Why can't prompt instructions replace policy-as-code for OneDrive access?
Prompt instructions are advisory. A model can be manipulated through prompt injection, or a skill definition can be altered between runs. A WPC is a signed, hash-addressed artifact that the infrastructure enforces independently of the model's behavior. The CST will not validate against a different policy, so the execution layer rejects unauthorized operations regardless of what the prompt says.
Which Microsoft Graph scopes should I start with?
For read-only document retrieval, Files.Read (delegated) or Files.Read.All (application) is sufficient. If the agent must write, use Files.ReadWrite scoped to a specific drive or site. Avoid tenant-wide write scopes unless the WPC explicitly justifies them and your Conditional Access policies restrict the app's access further.
How do gateway receipts help if the agent exfiltrates data through the LLM prompt?
Gateway receipts log a content hash of every prompt sent to the model provider.

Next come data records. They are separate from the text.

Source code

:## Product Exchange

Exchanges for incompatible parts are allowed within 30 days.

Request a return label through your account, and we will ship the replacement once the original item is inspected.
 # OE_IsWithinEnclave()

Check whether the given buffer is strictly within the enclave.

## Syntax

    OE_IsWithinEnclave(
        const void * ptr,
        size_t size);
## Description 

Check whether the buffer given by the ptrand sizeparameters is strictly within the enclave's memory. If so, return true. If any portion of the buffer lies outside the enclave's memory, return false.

During a post-incident review, you can match receipt timestamps and hashes against the proof bundle to determine exactly which file contents were included in model calls and when. This does not prevent exfiltration, but it provides a verifiable audit trail.
Can I enforce cost budgets on OneDrive agent runs?
Automatic cost budget enforcement is planned but not yet shipped. Today, you can set model call limits in the WPC and monitor spend through gateway receipt counts in the proof bundle. For hard budget cutoffs, this would need to be implemented as part of the enterprise buildout.